## Exercise:
Look for "judging" in each line of the entries, and return the matching lines.

[Page images and extracted text]
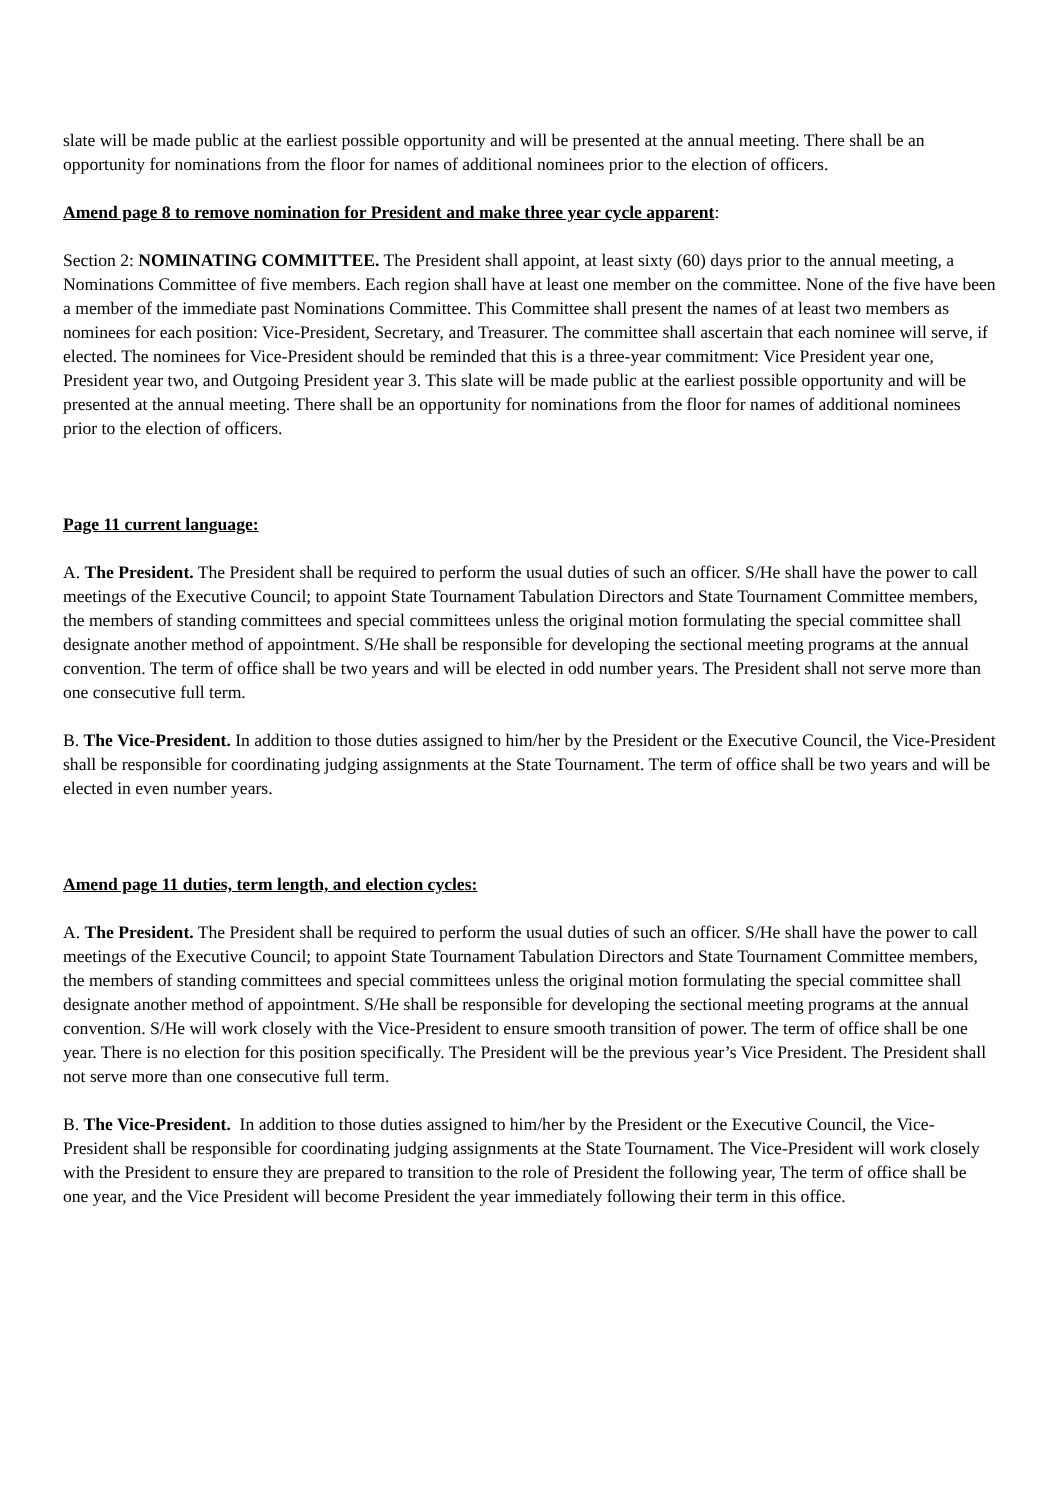slate will be made public at the earliest possible opportunity and will be presented at the annual meeting. There shall be an opportunity for nominations from the floor for names of additional nominees prior to the election of officers.
Amend page 8 to remove nomination for President and make three year cycle apparent:
Section 2: NOMINATING COMMITTEE. The President shall appoint, at least sixty (60) days prior to the annual meeting, a Nominations Committee of five members. Each region shall have at least one member on the committee. None of the five have been a member of the immediate past Nominations Committee. This Committee shall present the names of at least two members as nominees for each position: Vice-President, Secretary, and Treasurer. The committee shall ascertain that each nominee will serve, if elected. The nominees for Vice-President should be reminded that this is a three-year commitment: Vice President year one, President year two, and Outgoing President year 3. This slate will be made public at the earliest possible opportunity and will be presented at the annual meeting. There shall be an opportunity for nominations from the floor for names of additional nominees prior to the election of officers.
Page 11 current language:
A. The President. The President shall be required to perform the usual duties of such an officer. S/He shall have the power to call meetings of the Executive Council; to appoint State Tournament Tabulation Directors and State Tournament Committee members, the members of standing committees and special committees unless the original motion formulating the special committee shall designate another method of appointment. S/He shall be responsible for developing the sectional meeting programs at the annual convention. The term of office shall be two years and will be elected in odd number years. The President shall not serve more than one consecutive full term.
B. The Vice-President. In addition to those duties assigned to him/her by the President or the Executive Council, the Vice-President shall be responsible for coordinating judging assignments at the State Tournament. The term of office shall be two years and will be elected in even number years.
Amend page 11 duties, term length, and election cycles:
A. The President. The President shall be required to perform the usual duties of such an officer. S/He shall have the power to call meetings of the Executive Council; to appoint State Tournament Tabulation Directors and State Tournament Committee members, the members of standing committees and special committees unless the original motion formulating the special committee shall designate another method of appointment. S/He shall be responsible for developing the sectional meeting programs at the annual convention. S/He will work closely with the Vice-President to ensure smooth transition of power. The term of office shall be one year. There is no election for this position specifically. The President will be the previous year’s Vice President. The President shall not serve more than one consecutive full term.
B. The Vice-President. In addition to those duties assigned to him/her by the President or the Executive Council, the Vice-President shall be responsible for coordinating judging assignments at the State Tournament. The Vice-President will work closely with the President to ensure they are prepared to transition to the role of President the following year, The term of office shall be one year, and the Vice President will become President the year immediately following their term in this office.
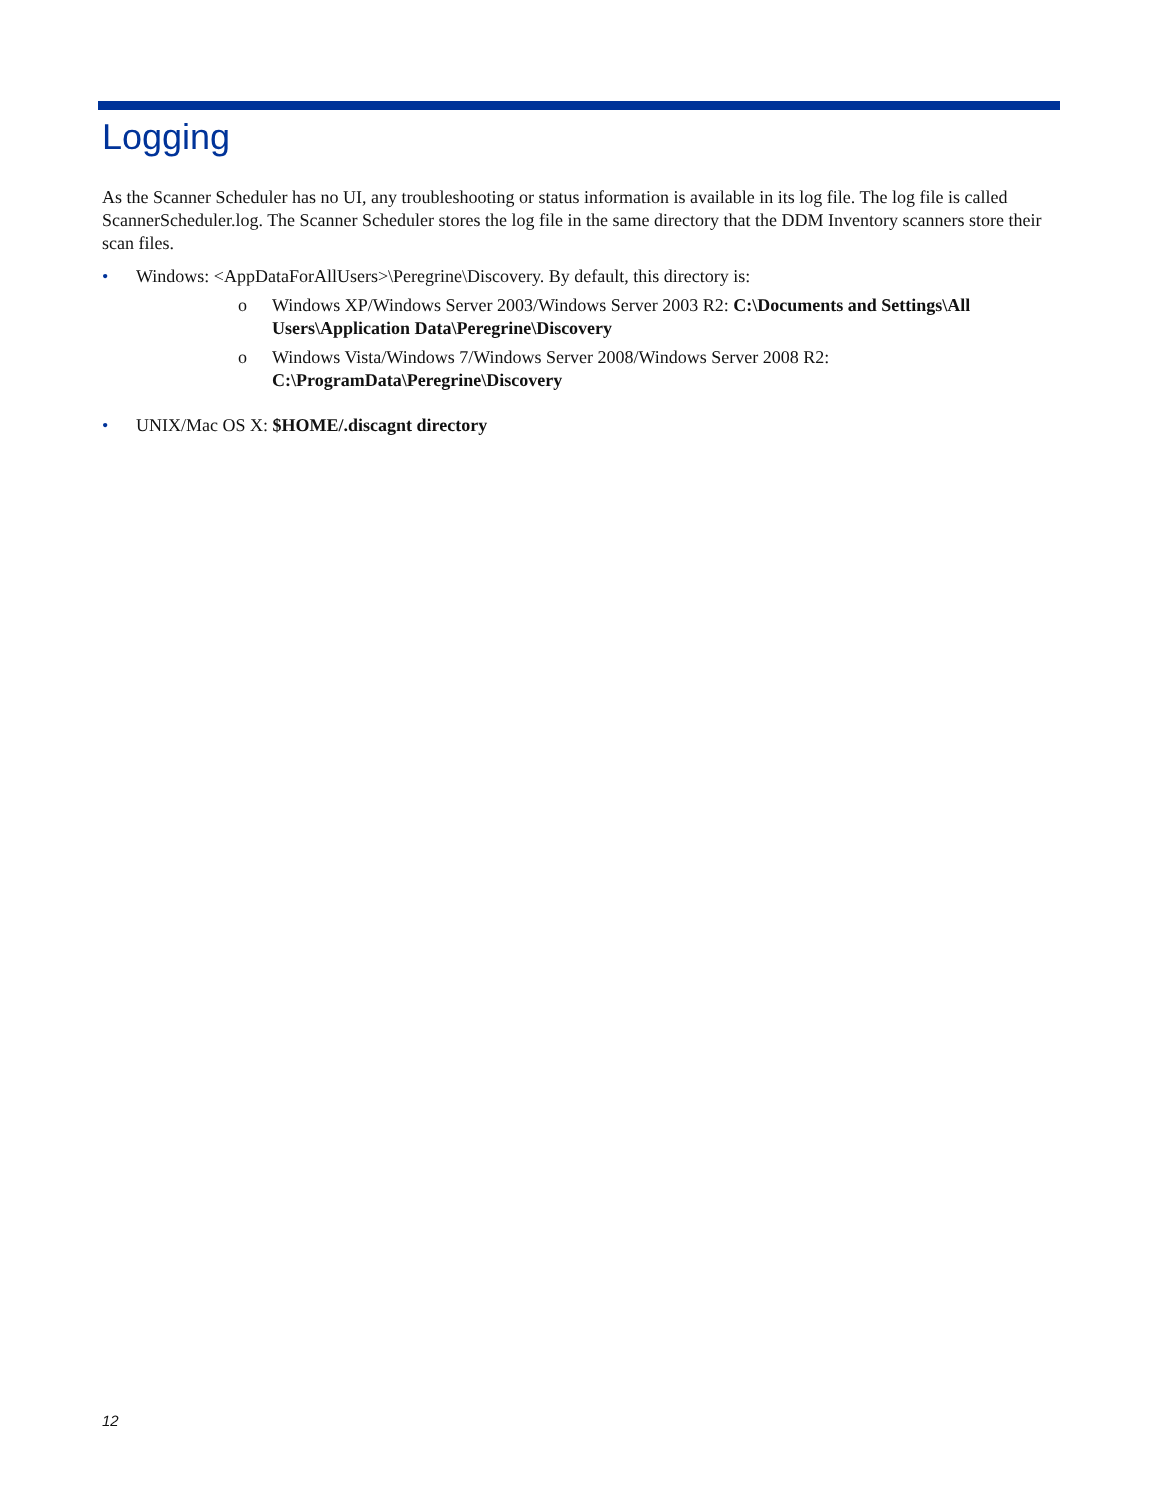Logging
As the Scanner Scheduler has no UI, any troubleshooting or status information is available in its log file. The log file is called ScannerScheduler.log. The Scanner Scheduler stores the log file in the same directory that the DDM Inventory scanners store their scan files.
• Windows: <AppDataForAllUsers>\Peregrine\Discovery. By default, this directory is:
o Windows XP/Windows Server 2003/Windows Server 2003 R2: C:\Documents and Settings\All Users\Application Data\Peregrine\Discovery
o Windows Vista/Windows 7/Windows Server 2008/Windows Server 2008 R2: C:\ProgramData\Peregrine\Discovery
• UNIX/Mac OS X: $HOME/.discagnt directory
12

## Solution to the problem:
B. The Vice-President. In addition to those duties assigned to him/her by the President or the Executive Council, the Vice-President shall be responsible for coordinating judging assignments at the State Tournament. The term of office shall be two years and will be elected in even number years.
B. The Vice-President. In addition to those duties assigned to him/her by the President or the Executive Council, the Vice-President shall be responsible for coordinating judging assignments at the State Tournament. The Vice-President will work closely with the President to ensure they are prepared to transition to the role of President the following year, The term of office shall be one year, and the Vice President will become President the year immediately following their term in this office.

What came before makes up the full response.